Die neue Verpackung, die 2016 nach etwa einem Jahr Entwicklung in die Regale kam, war ein Erfolg und wurde laut Saxon Reed innerhalb von 12 Monaten nach ihrer Einführung zum meistverkauften Kaugummiprodukt bei Walmart. Mars Wrigley hat das gleiche Verpackungsdesign auch für eine Megapackung seiner Marke mit 5 Kaugummis verwendet, weil es so erfolgreich war.
„Wenn wir nicht eine Reihe von Verpackungsprototypen hergestellt und die Leute sie vor uns verwendet hätten, hätten wir die Bedeutung dieser sensorischen Warteschlangen absolut übersehen und wären möglicherweise erneut auf dem Markt gescheitert“, sagte Saxon Reed. „Wenn ich das online gemacht hätte, bin ich mir nicht sicher, wie ich das gehört hätte Hinweise. ... Ich glaube nicht, dass diese aufgekommen wären und wir eine Chance auf den Sieg verpasst hätten."
Der neue Ansatz erstreckt sich auch auf das Produkt selbst. Saxon Reed sagte, Mars Wrigley wolle seine Extra-Kaugummilinie im Herbst 2017 auf eine Würfelform erweitern . Zu Beginn des Prozesses bat Mars Wrigley die Verbraucher, ein Online-Tagebuch mit Worten, Bildern und Collagen zu erstellen, die zeigen, wie sie Erfrischung definieren. Das Unternehmen wollte das neue Angebot an US-Verbraucher anpassen und nicht nur die würfelförmige Sorte bereits in China importieren.

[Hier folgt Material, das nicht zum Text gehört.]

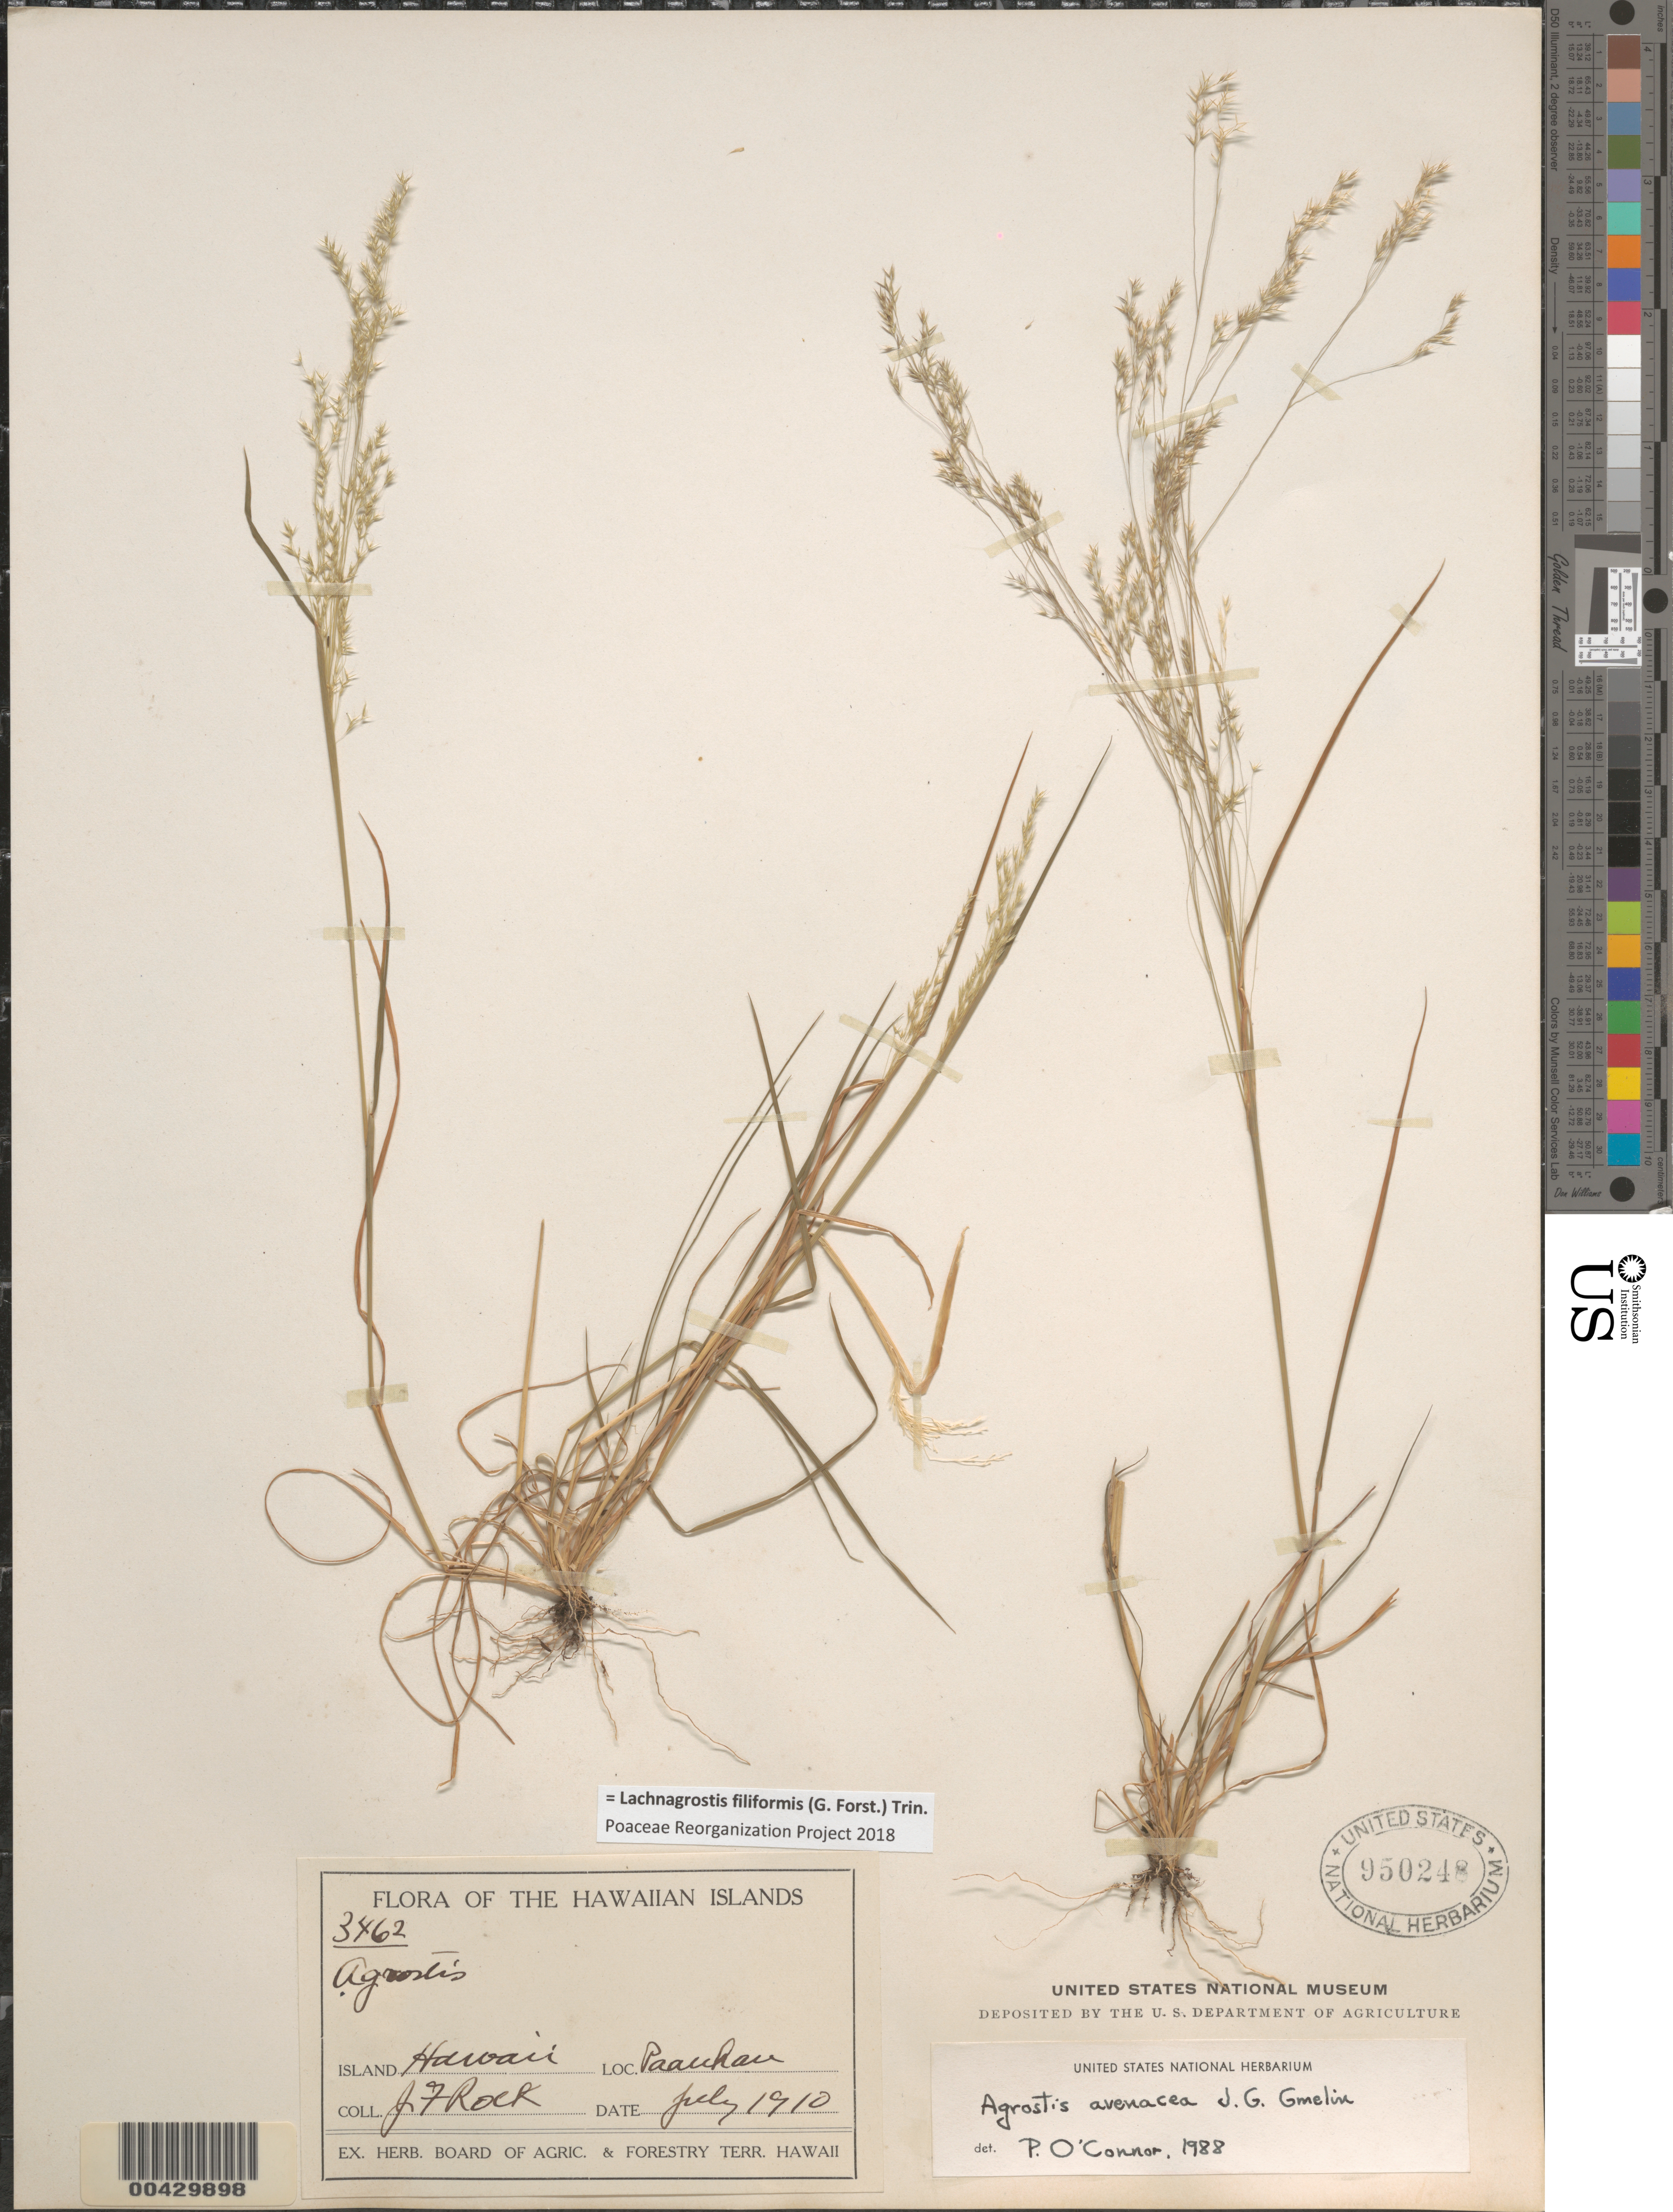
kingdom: Plantae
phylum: Tracheophyta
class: Liliopsida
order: Poales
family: Poaceae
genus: Lachnagrostis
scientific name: Lachnagrostis filiformis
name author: (J.R. Forst.) Trin.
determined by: Poaceae Reorganization Project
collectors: J. F. Rock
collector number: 3462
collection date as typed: Jul 1910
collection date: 1910-07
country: United States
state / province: Hawaii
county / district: Hawaii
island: Hawaii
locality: Paauhau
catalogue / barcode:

Nachdem Mars Wrigley bemerkt hatte, dass Menschen die Farbe Blau verwendeten oder Wasserfälle, Duschen oder Wasser zeichneten, um ein Gefühl der Erfrischung zu veranschaulichen, machten sich die Produktentwickler daran, diese Attribute durch die Farbe, den Geschmack oder die Eigenschaften in seine neue Linie Extra Refreshers zu integrieren sich kühl oder frisch im Mund anfühlen . Später testeten sie das Produkt an Verbrauchern, die Kaugummi mochten, unter anderem durch den uralten Testprozess, bei dem die Leute mehrere Proben zum Probieren erhielten und gefragt wurden, welche sie bevorzugen.
Extra Refreshers kam Anfang dieses Jahres in die Regale und hat „einen starken Start hingelegt“, sagte Saxon Reed.
"Ich sehe es nicht als 'entweder-oder', wenn es um Technologie- und Produkttests geht. Ich sehe es wirklich als 'ja-und'", sagte sie. „Wie kann Technologie uns wirklich helfen, die Reaktionen, die wir bekommen, besser zu verstehen? Aber bis jetzt habe ich noch keine Technologie gesehen, die Menschen reproduziert, die das Produkt tatsächlich ausprobieren und ihre ehrliche Reaktion darauf erhalten. Am Ende des Tages das ist Essen."
Unabhängig davon, welchen Prozess große Lebensmittel- und Getränkeunternehmen anwenden, wie viel Geld und Zeit sie für das Testen ihrer Produkte aufwenden oder wie stark die Verbraucher involviert sind, waren sich CPG-Unternehmen und Produkttestfirmen einig, dass der Erfolg eines Artikels stark von einer Sache bestimmt wird, die es nicht gibt 't und wird sich wahrscheinlich nie ändern: Geschmack.
„Jeder kann etwas einmal in einer schönen Verpackung mit allen Daten verkaufen, aber wenn es schrecklich schmeckt, wird es sich nicht wieder verkaufen“, sagte Bisceglia.